An elevated serum β-D-glucan level is an adjunct for the diagnosis of probable PJP infection when excluding other invasive fungal diseases. In the present study, we demonstrated concordance between plasma cfDNA and β-D-glucan for the identification of P. jirovecii, which suggests that a positive β-D-glucan test result might be a good indicator to detect plasma cfDNA and confirm a diagnosis of PJP. In addition, we demonstrated that prophylaxis is important when initiating glucocorticoid and immunosuppressant therapy when treating patients with RD [20], especially during the first 4 months post-diagnosis, when patients present generalized disease activity and are receiving strong immunosuppressive therapy. Hence, being aware of the risk of PJP after combining immunosuppressants when treating RD is crucial.
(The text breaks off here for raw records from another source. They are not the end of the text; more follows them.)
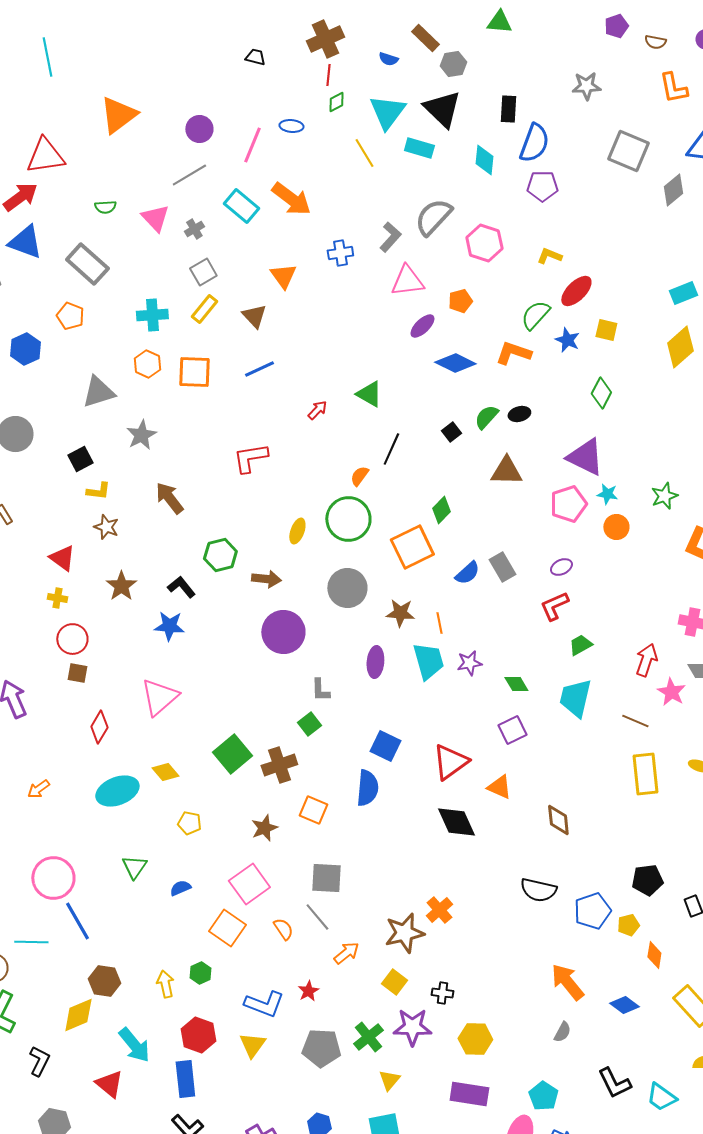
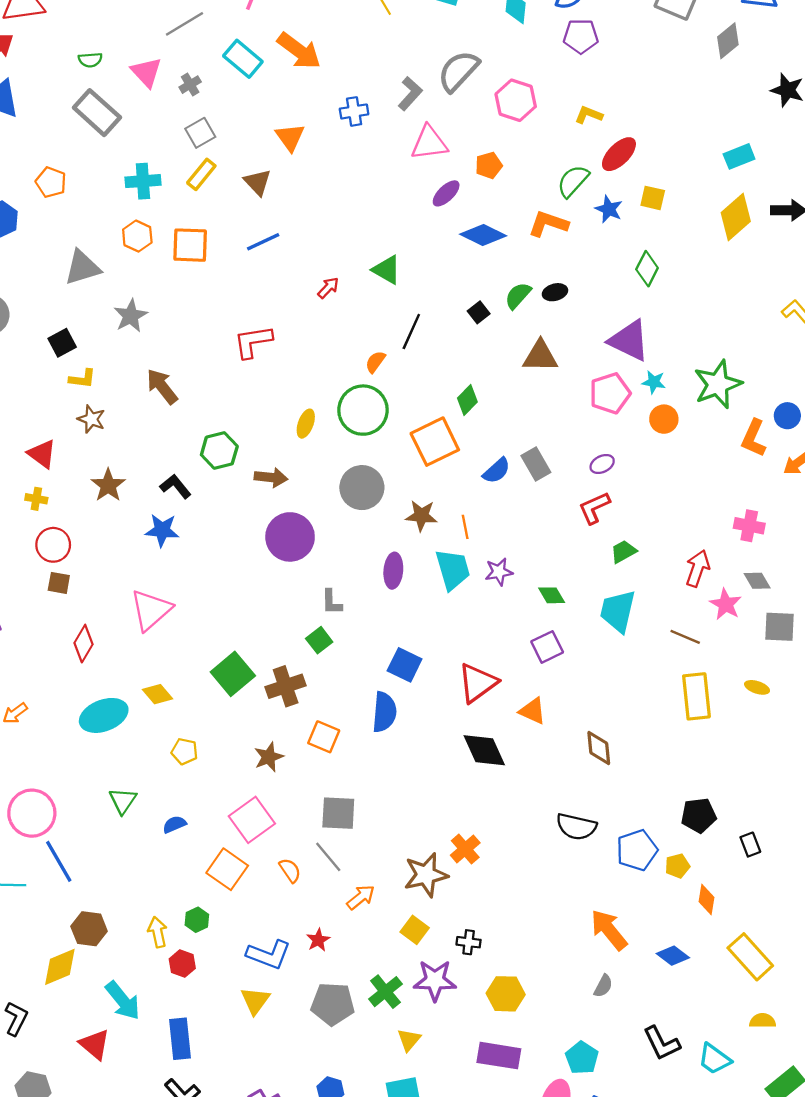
gray rectangle: (87, 264) -> (97, 113), moved
green star: (664, 496) -> (718, 384), size x1.6
red hexagon: (198, 1035) -> (182, 964), moved, size x0.7

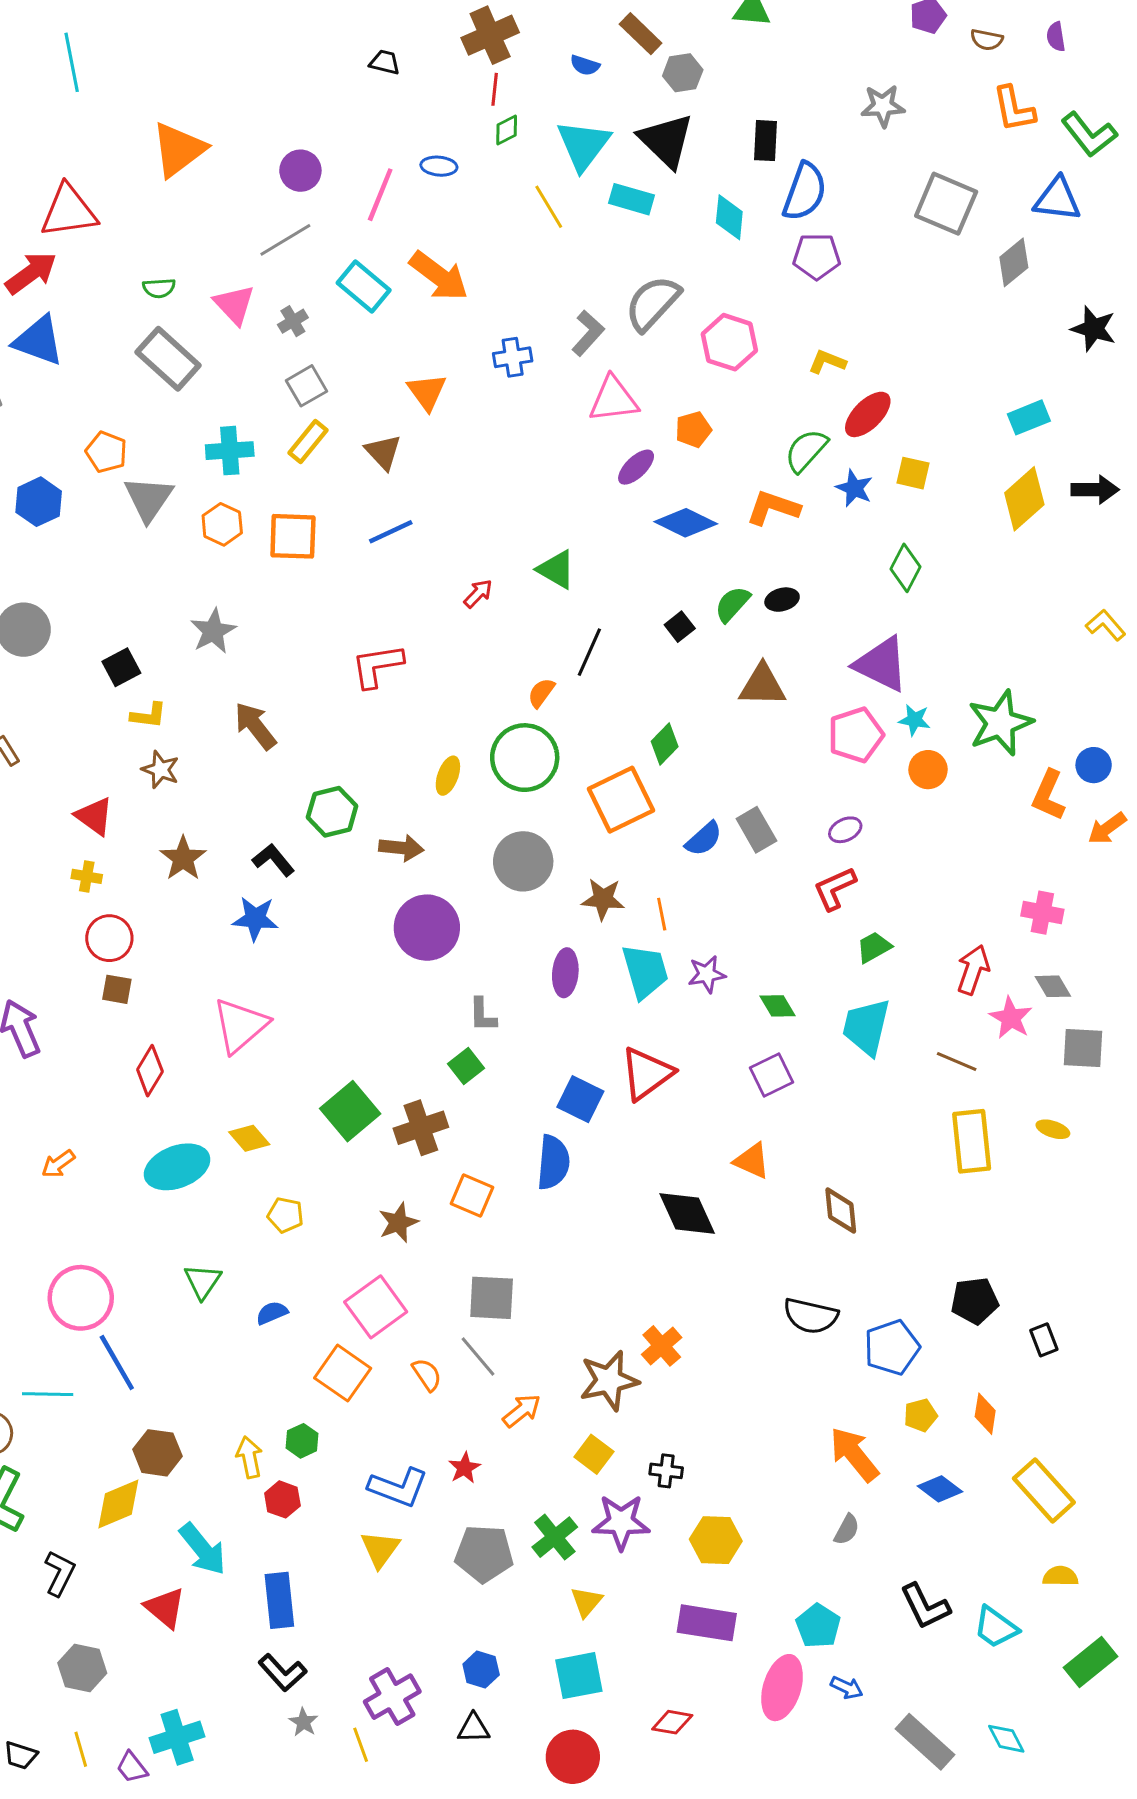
gray triangle: (82, 268) -> (148, 499), moved, turned -39
red triangle: (478, 683) -> (647, 1074), moved
yellow pentagon: (677, 866) -> (920, 1415), moved

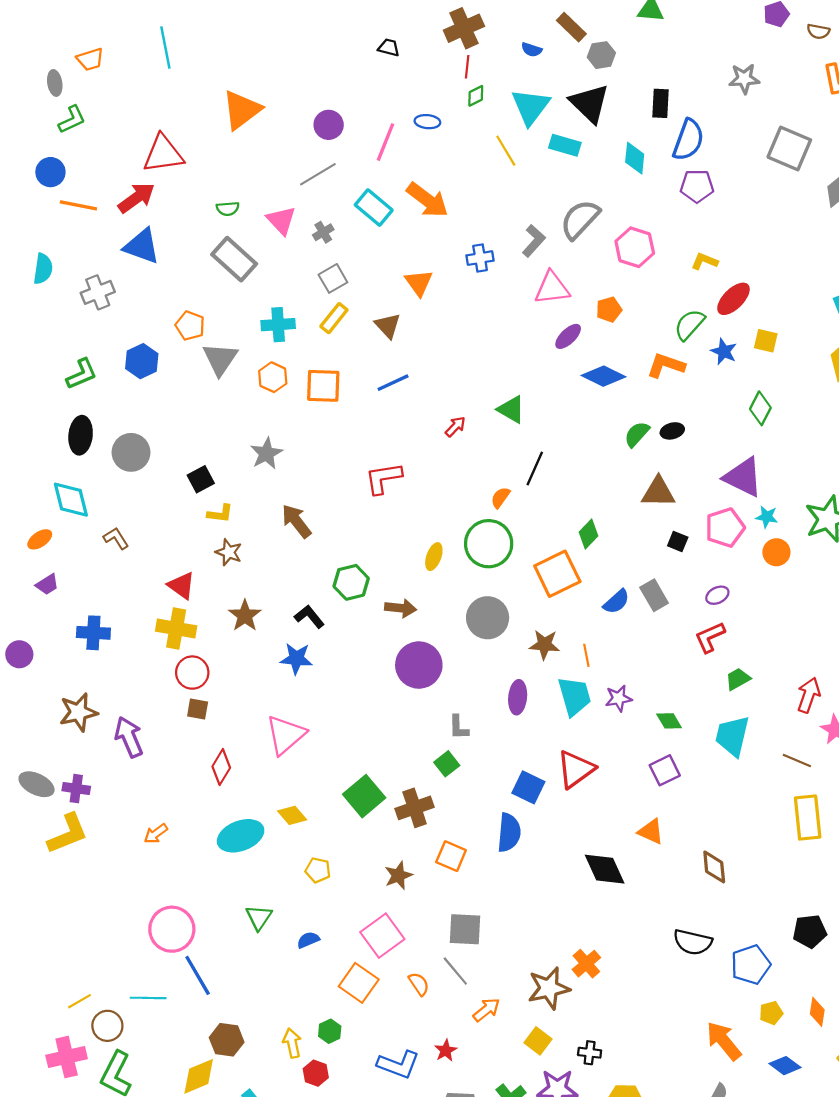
black square: (680, 627) -> (678, 542), moved, turned -30
yellow cross: (87, 876) -> (176, 629), size x1.8

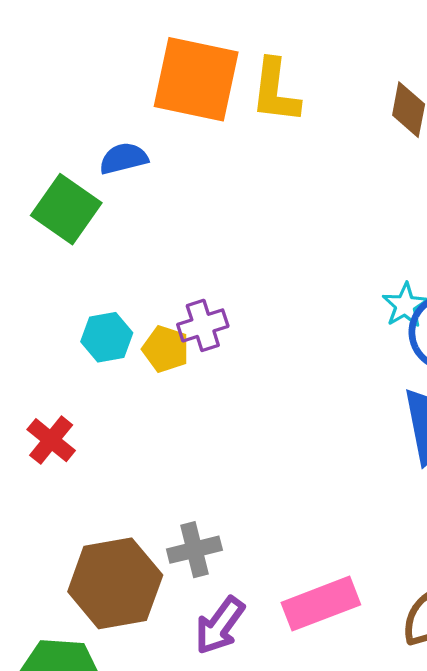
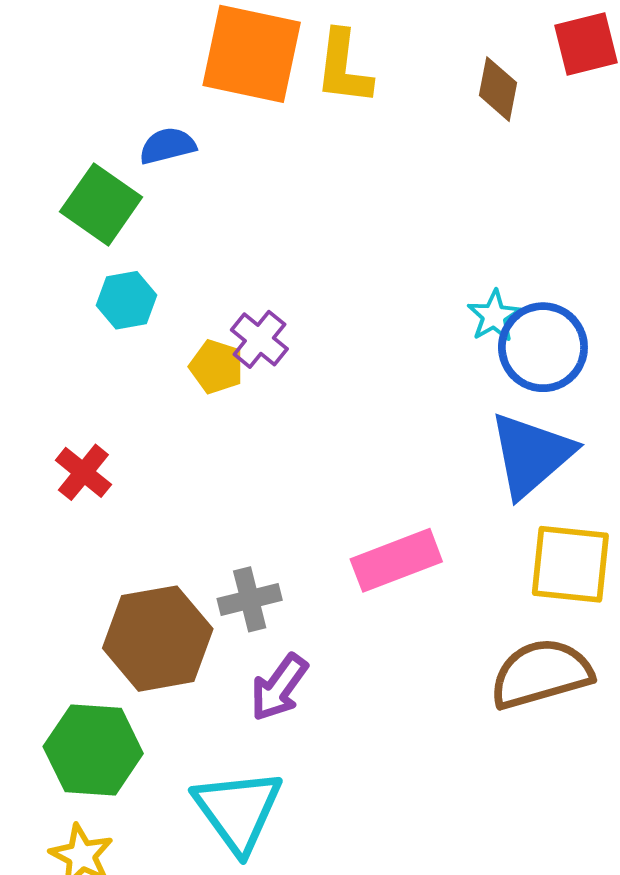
purple cross: (203, 325) -> (259, 339), turned -33
cyan hexagon: (107, 337) -> (126, 300), moved
pink rectangle: (321, 604) -> (396, 560), moved

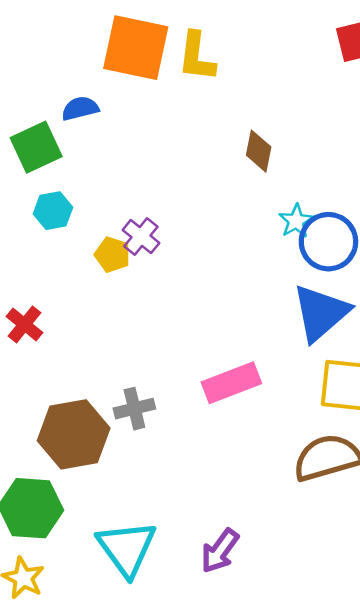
brown diamond: (498, 89) -> (259, 151), moved
green square: (101, 204) -> (36, 147), turned 30
purple arrow: (279, 687) -> (220, 551), moved

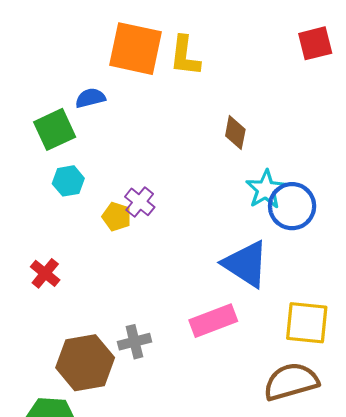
cyan star: (296, 221) -> (266, 189), size x1.4
blue triangle: (321, 313) -> (246, 264), moved, turned -46

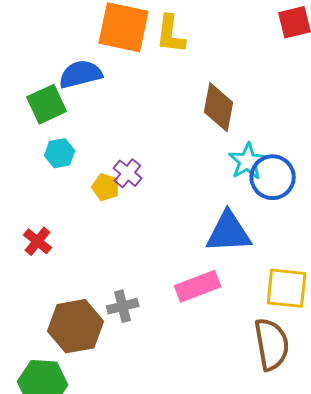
blue semicircle: (90, 98) -> (81, 74), size x1.5
brown diamond: (235, 133) -> (219, 107), size x1.5
blue triangle: (246, 264) -> (229, 232), turned -36
brown semicircle: (291, 382) -> (272, 344), turned 96

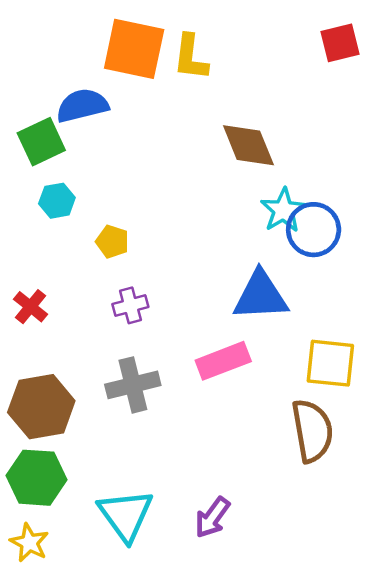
brown diamond: (219, 107) -> (248, 145), turned -33
purple cross: (128, 173) -> (130, 305), moved, turned 36
gray cross: (123, 306) -> (133, 385), size x1.4
brown hexagon: (76, 326) -> (41, 407), moved

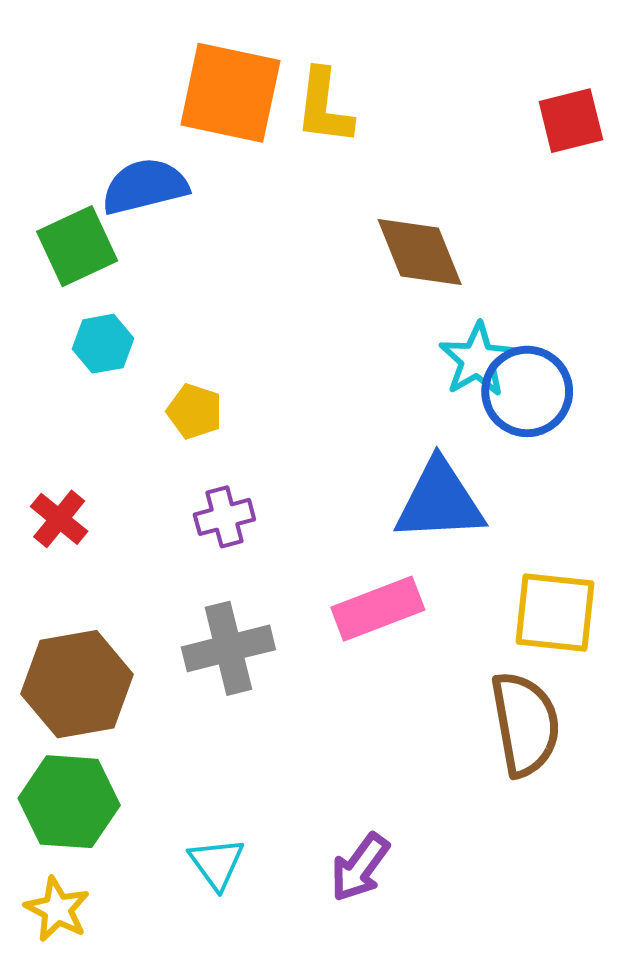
red square: (340, 43) -> (571, 121), moved
cyan triangle: (126, 515) -> (217, 863), size x0.6

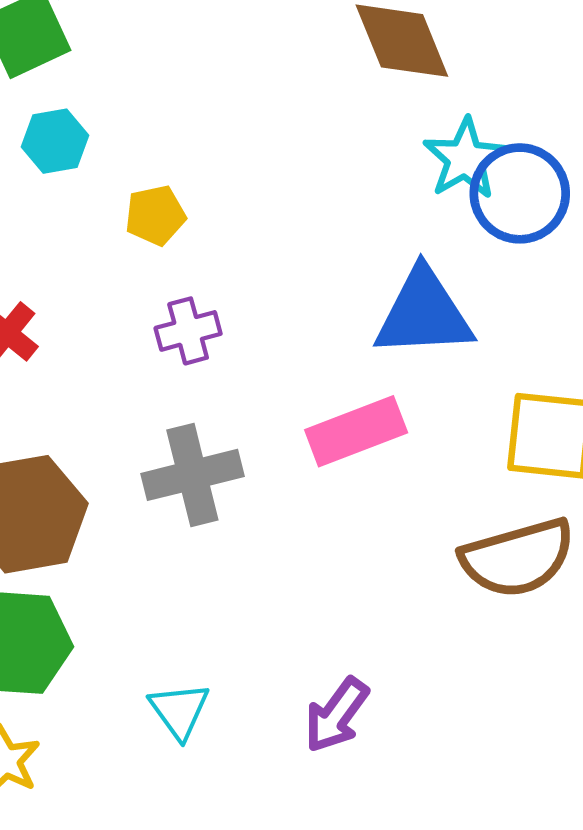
yellow pentagon: (195, 411) -> (155, 215), turned -30
brown semicircle: (525, 724) -> (518, 558), turned 84

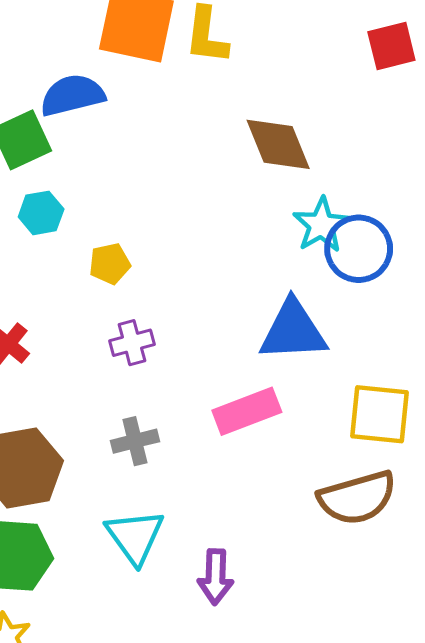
gray cross: (192, 475) -> (135, 441), size x0.7
cyan triangle: (179, 711) -> (135, 537), moved, size x1.4
purple arrow: (336, 715) -> (215, 577), moved, turned -34

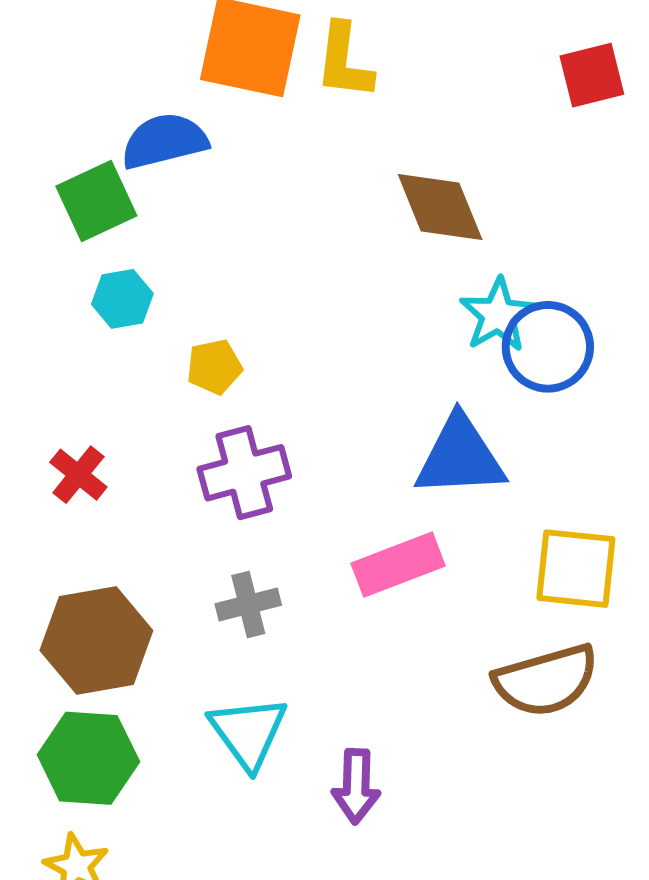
purple cross: (132, 343) -> (244, 473), size x1.5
Clinical metagenomics have brought about a paradigm shift in aetiological diagnosis. Our study offers evidence for the value of circulating cfDNA detection using NGS to diagnose PJP in patients with RD, especially when respiratory samples are unavailable. Owing to the limited sample size, further studies are important to address the sensitivity and specificity of circulating microbial cfDNA for PJP identification in large cohorts of patients with RD.